Ausflugstipp Berchtesgadener Land – Hirscheckbahn am Hochschwarzeck

In Wales sind mir ja alle möglichen interessanten Fortbewegungsmittel durch die Lappen gegangen. Aber hier in Bayern, nicht mit mir! ICH. WERDE. SEILBAHN. FAHREN. Mir auch völlig wumpe wohin! Da trifft es sich gut, dass die erste schon direkt von unserer Unterkunft ausgeschildert ist: Die Hirscheckbahn am Hochschwarzeck, nur sieben Minuten mit dem Auto von Bischofswiesen entfernt.

Wir fahren auf den großzügigen, kostenfreien Parkplatz, als die Bahn gerade aufmacht. Es ist eine Sesselbahn, unermüdlich kreisen verblichen grüne Plastikbänke zwischen Gipfel und Tal.

Da ich zwar ständig in kalte Regionen reise, aber noch nie einen klassischen Skiurlaub gemacht habe, bin ich mit dem Konzept nicht ganz vertraut. Hält das Ding an? Anscheinend nicht. Mh. Aber da schau her, neonfarbene Fußstapfen zeigen an, wo man sich bestmöglichst platzieren sollte, damit einem die Bank optimal unter den Hintern fährt! Gedacht, getan- und kurz darauf stupst das Bänkchen gegen meine Kniekehlen. Jetzt nur noch hinsetzen, Sicherheitsbügel schließen und in aller Ruhe den Berg hinaufschweben. Herrlich!

Meine Mutter hat jetzt nicht direkt ein Problem mit Seilbahnen, sie mag sie aber auch nicht besonders.
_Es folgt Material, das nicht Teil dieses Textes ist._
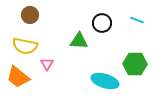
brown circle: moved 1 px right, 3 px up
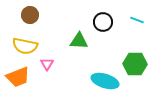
black circle: moved 1 px right, 1 px up
orange trapezoid: rotated 60 degrees counterclockwise
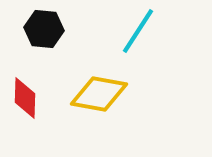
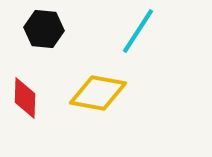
yellow diamond: moved 1 px left, 1 px up
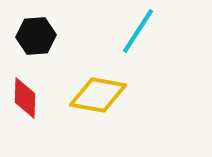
black hexagon: moved 8 px left, 7 px down; rotated 9 degrees counterclockwise
yellow diamond: moved 2 px down
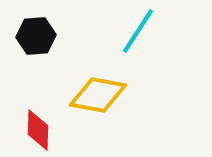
red diamond: moved 13 px right, 32 px down
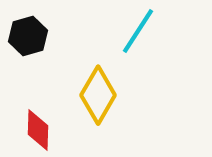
black hexagon: moved 8 px left; rotated 12 degrees counterclockwise
yellow diamond: rotated 70 degrees counterclockwise
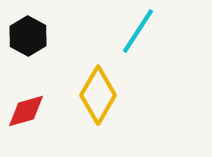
black hexagon: rotated 15 degrees counterclockwise
red diamond: moved 12 px left, 19 px up; rotated 72 degrees clockwise
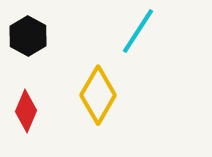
red diamond: rotated 51 degrees counterclockwise
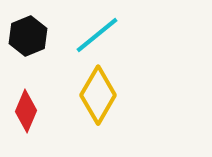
cyan line: moved 41 px left, 4 px down; rotated 18 degrees clockwise
black hexagon: rotated 9 degrees clockwise
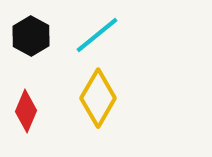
black hexagon: moved 3 px right; rotated 9 degrees counterclockwise
yellow diamond: moved 3 px down
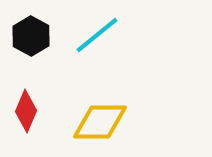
yellow diamond: moved 2 px right, 24 px down; rotated 60 degrees clockwise
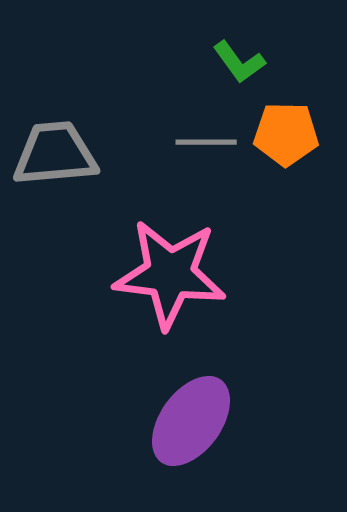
Seilbahnliebe scheint also nicht im Erbgut verankert zu sein. Daher ist sie auch nicht über die Maßen amused, als unser kleines Gefährt auf einmal ruckend auf halber Höhe zum Stillstand kommt. Mir fällt allerdings sofort eine plausible Erklärung ein.

„Guck mal, die ganzen Ommas, die sind nicht so sportlich wie wir, die können nicht auf den quasi fahrenden Zug aufspringen. Für die wird die Bahn angehalten!“

„Ich bin auch eine Oma.“

„Ja, aber keine Omma. Das ist ein Unterschied. Oder wo hast du deine beige Freizeitkluft, die Perlenkette und die Handtasche vor mir versteckt?“

Das lässt sie gelten und kurz darauf setzen wir unsere Fahrt fort. Oben erwartet uns dann ein großes Plateau mit fantastischer Aussicht. Diese genießen wir kurz, wollen uns dann aber doch ein bisschen bewegen und entscheiden uns für den Abstieg zum Söldenköpfel. Meine Tortur auf den Snowdon noch in guter Erinnerung bin ich wie meine Ma voll dafür, es langsam angehen zu lassen. 440 Meter runter und später wieder rauf reichen da für den ersten Tag.

In engen Serpentinen geht es durch den Wald nach unten. Einerseits ein bisschen eintönig, andererseits tun sich immer wieder grandiose Aussichten auf. Irgendwann stolpern wir dann mit Drehwurm zur Söldenköpfler Alm, wo meine Mutter ein schlechtes Stück Kuchen und ich ganz hervorragende Kasnockerl bekomme. Die ich mir verdient habe, wie ich finde, und deren Kalorien ich für den Aufstieg auch brauche.

Denn mittlerweile brennt die Sonne vom bayerisch-blauen Himmel und da sie über unseren Köpfen steht, spenden auch die Bäume am Wegesrand nicht viel Schatten. Aber, aus Fehlern lernt man, deswegen lassen wir es ganz langsam angehen. Drei Serpentinen hoch, drei Minuten im Schatten stehen und quatschen. So arbeiten wir uns wieder hoch zum Hochschwarzeck, wo wir uns geschafft aber glücklich von der Bank umfahren und abtransportieren lassen. Das war doch mal ein schöner Auftakt für unsere Bayernreise!